→ **Problem**
Copy every line of text from the records below word for word, keeping the original line order.

-- -- --

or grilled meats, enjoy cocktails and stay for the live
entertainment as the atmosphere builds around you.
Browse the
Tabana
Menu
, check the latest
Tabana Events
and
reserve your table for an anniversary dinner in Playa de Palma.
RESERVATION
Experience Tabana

-- -- --

→ **Response to the task**
or grilled meats, enjoy cocktails and stay for the live
entertainment as the atmosphere builds around you.
Browse the
Tabana
Menu
, check the latest
Tabana Events
and
reserve your table for an anniversary dinner in Playa de Palma.
RESERVATION
Experience Tabana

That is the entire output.